Are businesses quickly changing the way they do marketing? Are there ways to capture those new processes?

It’s good to have a vision for the end product, but early on, you won’t be able to go for the big win. Unless you’re bringing some kind of disruption to the market, you can’t position your solution as an all-in-all platform. You need to find the gap you’re going to fill.

Startups that solve real business problems always have to replace some kind of solution.

Maybe it’s a manual process, an Excel spreadsheet, or a legacy solution that never quite solved the problem completely. To find your gap, you have to understand the substitute products (your competition), and what you’re enabling (your solution’s value).

Examples of Substitute Products
Is Your Solution Competing Against Excel, Manual Work, or Other Substitute Products?

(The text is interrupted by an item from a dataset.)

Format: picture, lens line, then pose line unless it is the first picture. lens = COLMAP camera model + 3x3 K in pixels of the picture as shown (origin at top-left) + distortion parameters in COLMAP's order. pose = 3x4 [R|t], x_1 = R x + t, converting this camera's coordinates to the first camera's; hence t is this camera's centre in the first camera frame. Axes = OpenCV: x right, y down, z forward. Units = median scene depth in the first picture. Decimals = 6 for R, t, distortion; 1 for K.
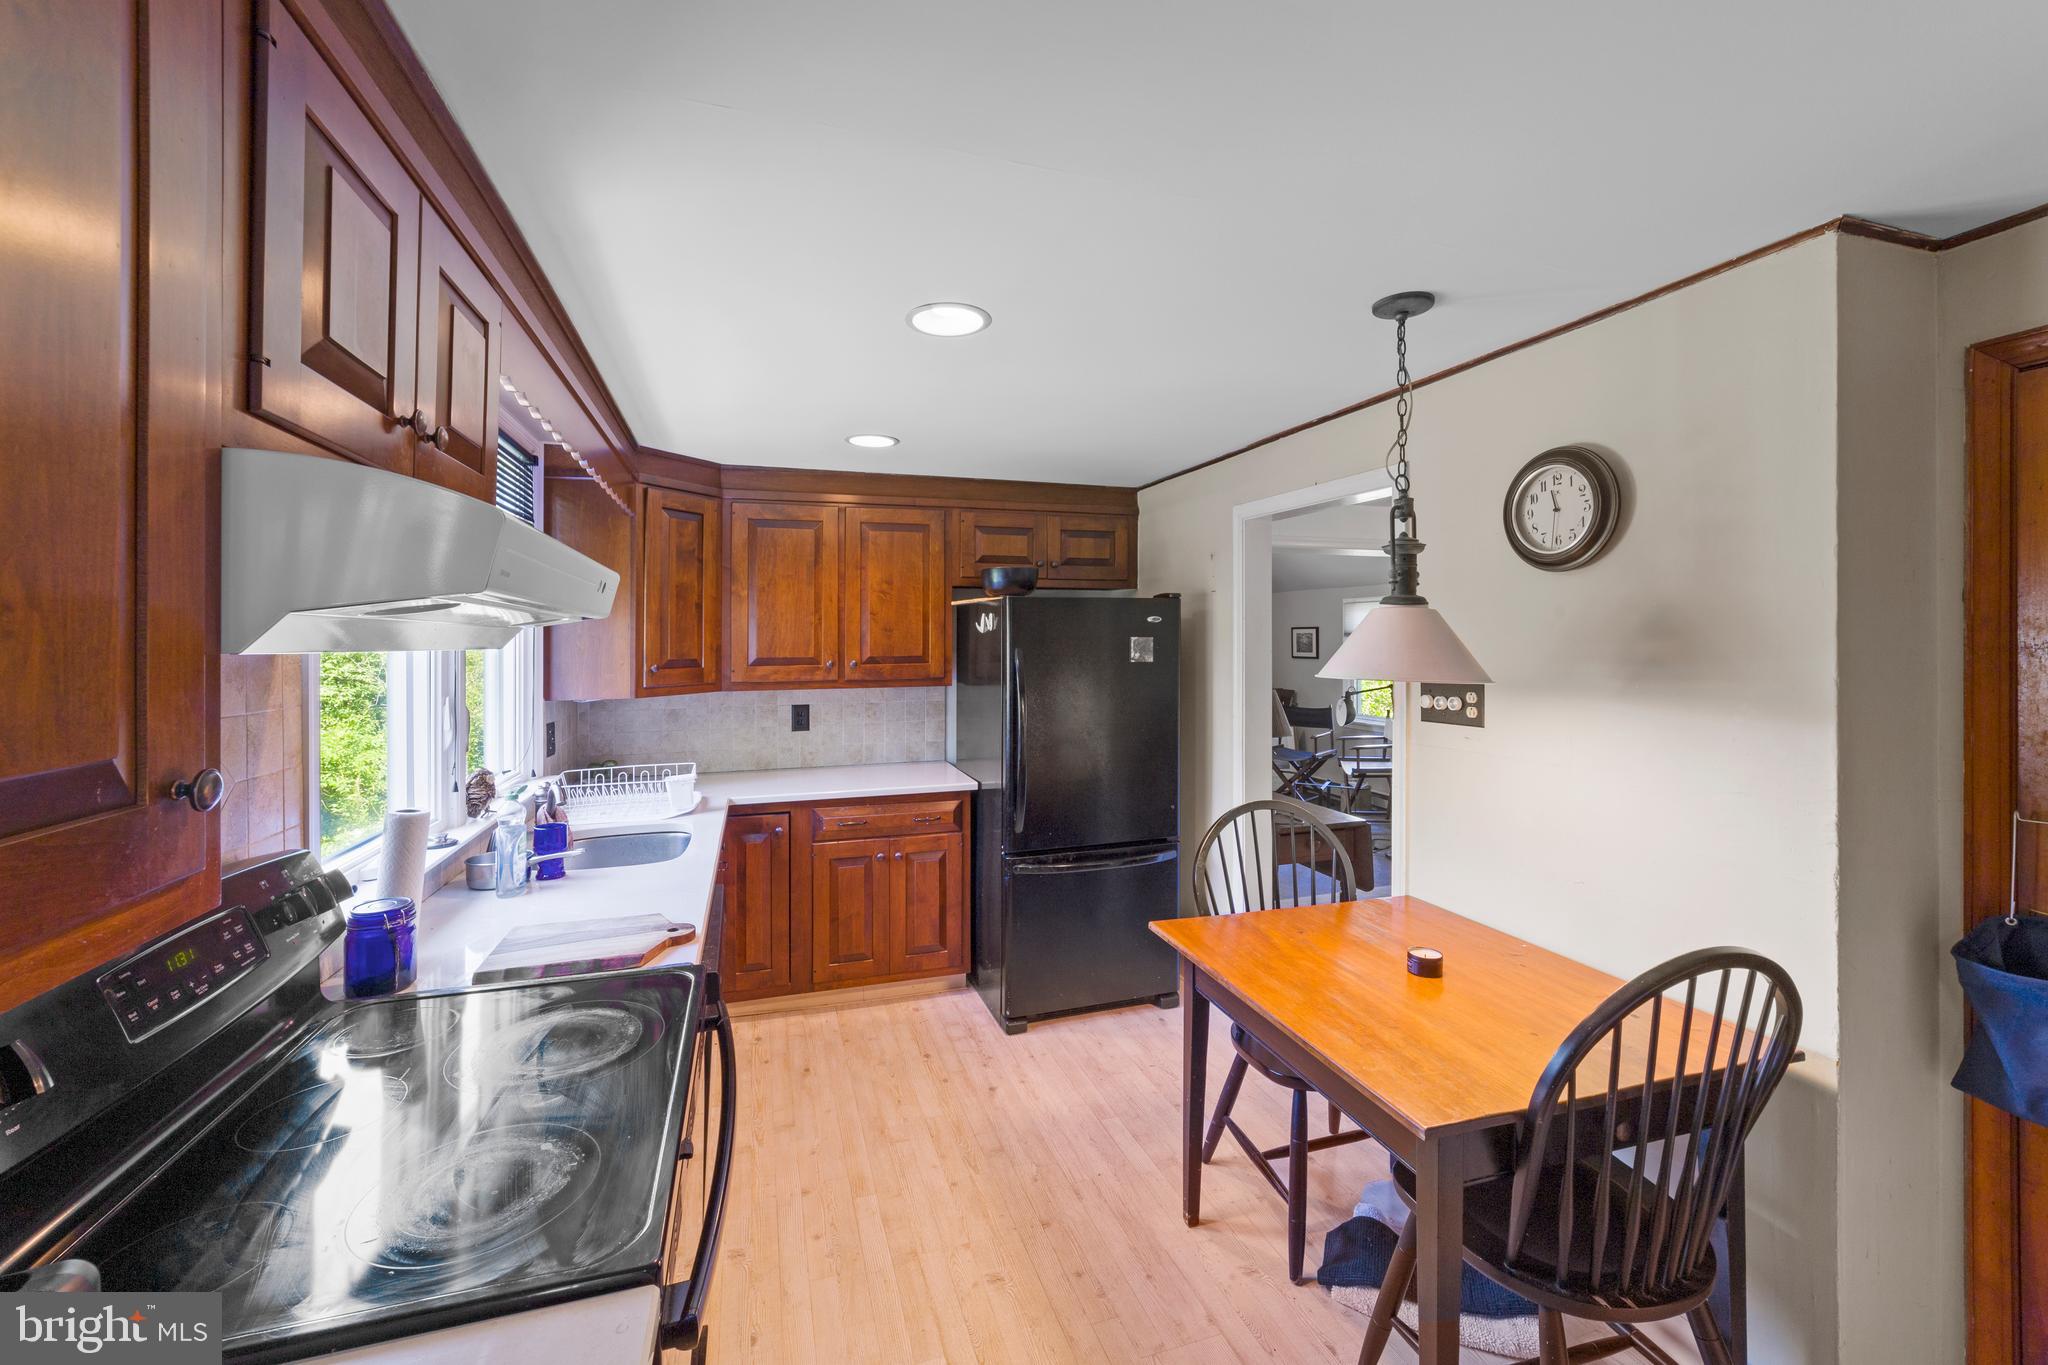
lens RADIAL K [[818.0, 0, 1018.4], [0, 818.0, 633.9], [0, 0, 1]] dist [0.000268, 0.000134]
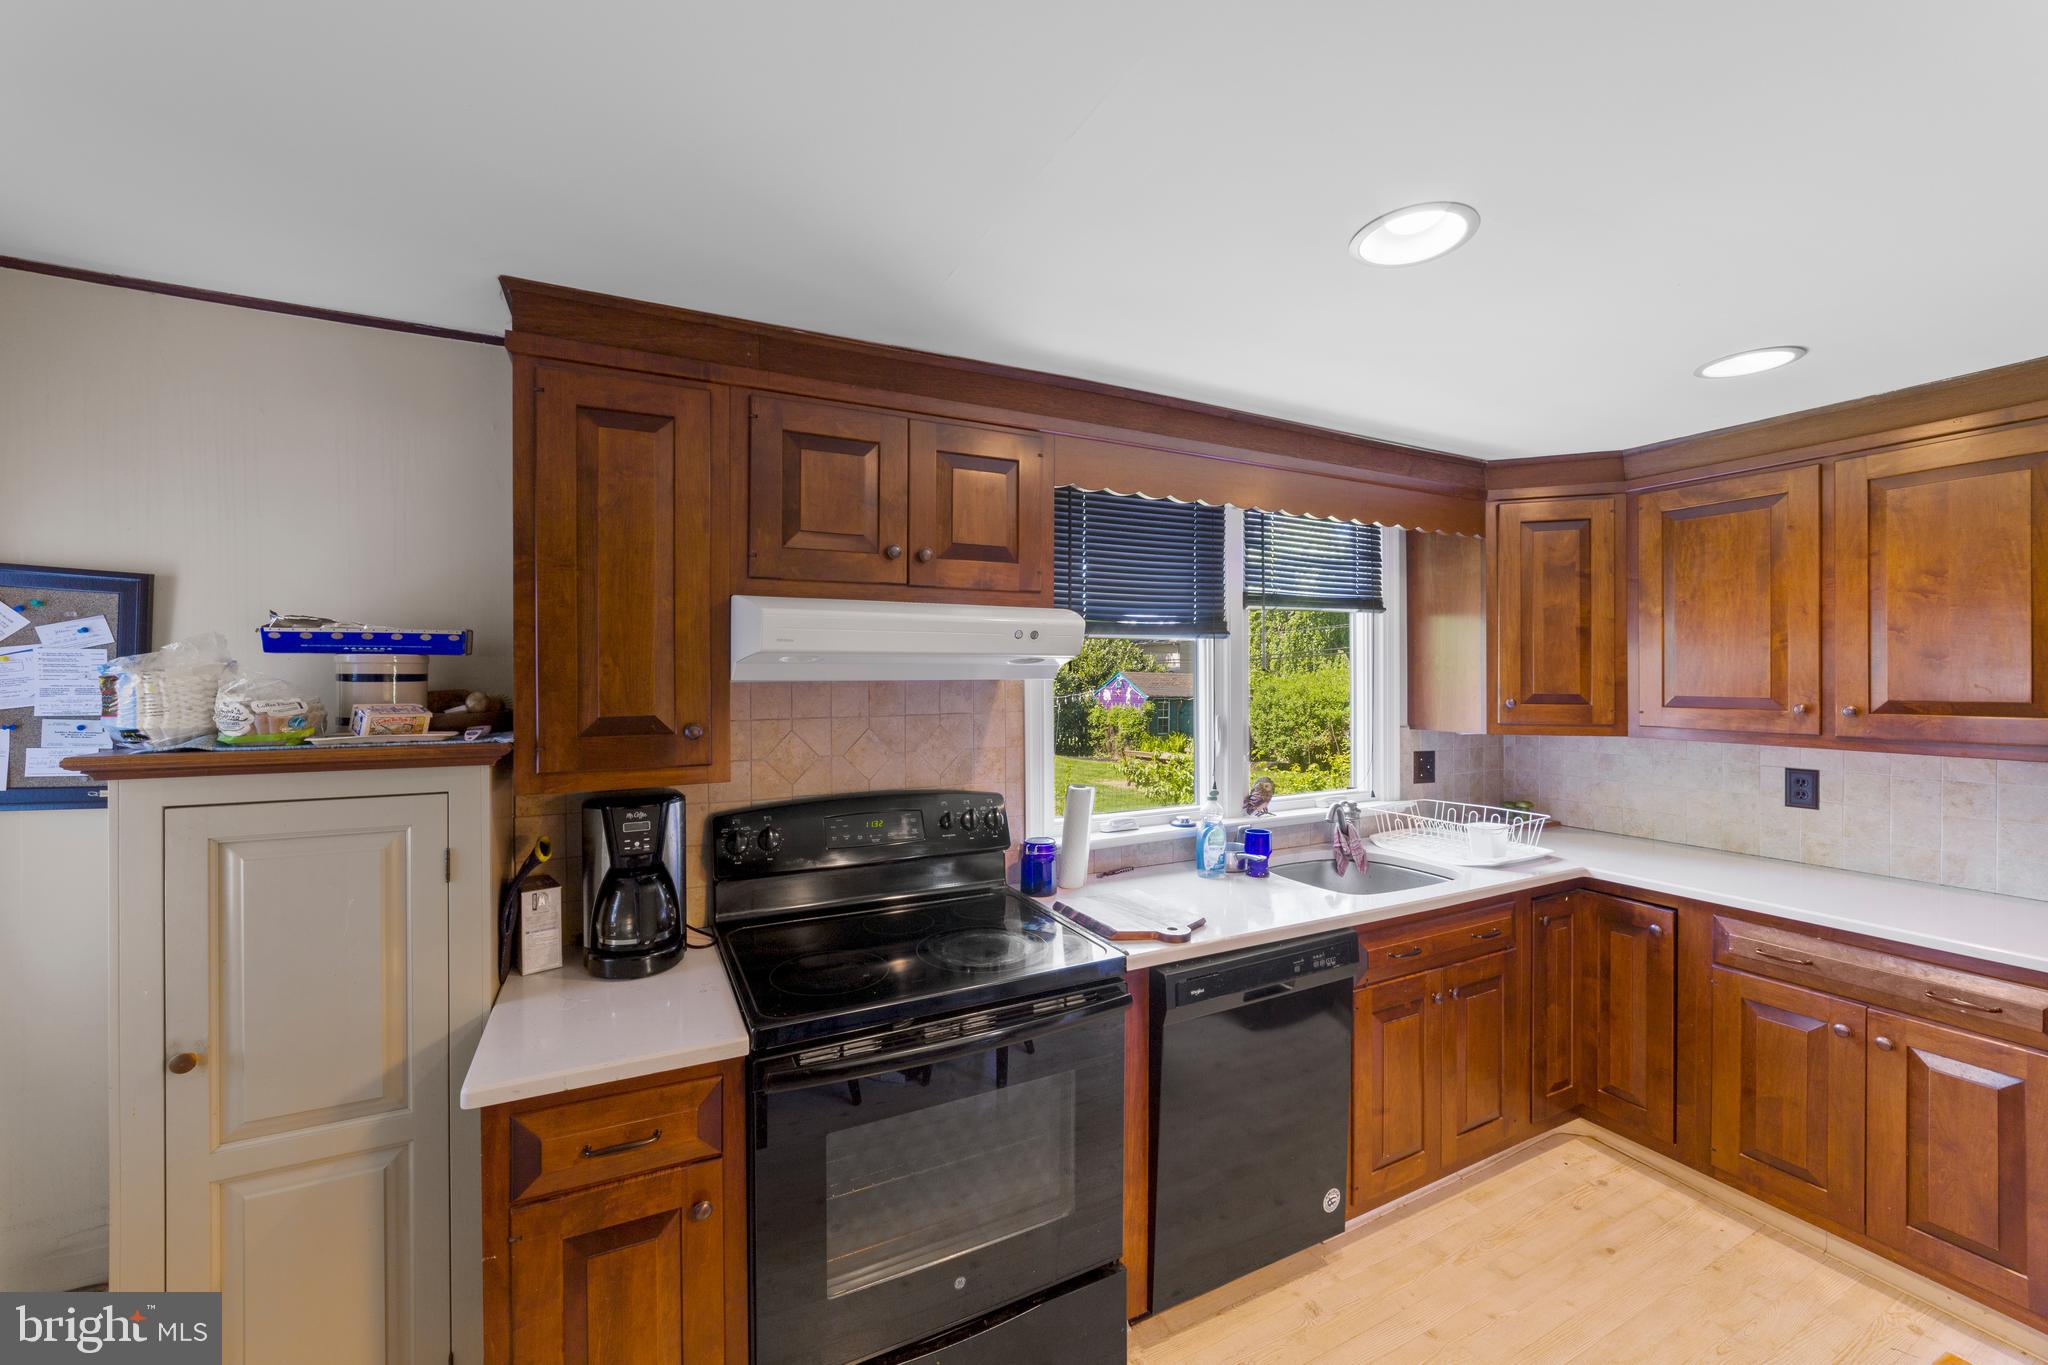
lens RADIAL K [[807.4, 0, 1025.0], [0, 807.4, 667.6], [0, 0, 1]] dist [-0.001160, -0.000179]
pose [[0.161861, 0.000622, -0.986813, 0.318416], [0.007143, 0.999973, 0.001802, -0.002271], [0.986788, -0.007340, 0.161852, 0.302440]]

In other words, you must figure out how your solution is differentiated and whether that differentiation is valued by prospects. This, in a lot of ways, is a perception game. Often times, perceived comparables and perceived value matter more than real competitors and real value.

How to Compete Against Substitute Products

You can have the greatest product in the world, but if your prospects think your solution is just like Dropbox, you’ll have a hard time charging more than Dropbox. Your perceived comparables matter more than how different you think your product really is.

In the same way, if prospects don’t perceive your solution as valuable, it won’t matter what benefits it provides. The only value that matters is the value that prospects perceive from your product. What impact do they feel it has?

Think less about the direct competitors and more about how your solution can fit in their technology mix. For startups, substitute products and the status quo are typically more dangerous competitors than large incumbents.

Understand the technology mix, play nice with the existing solutions, find your fit and beachhead, and then expand to take over the world.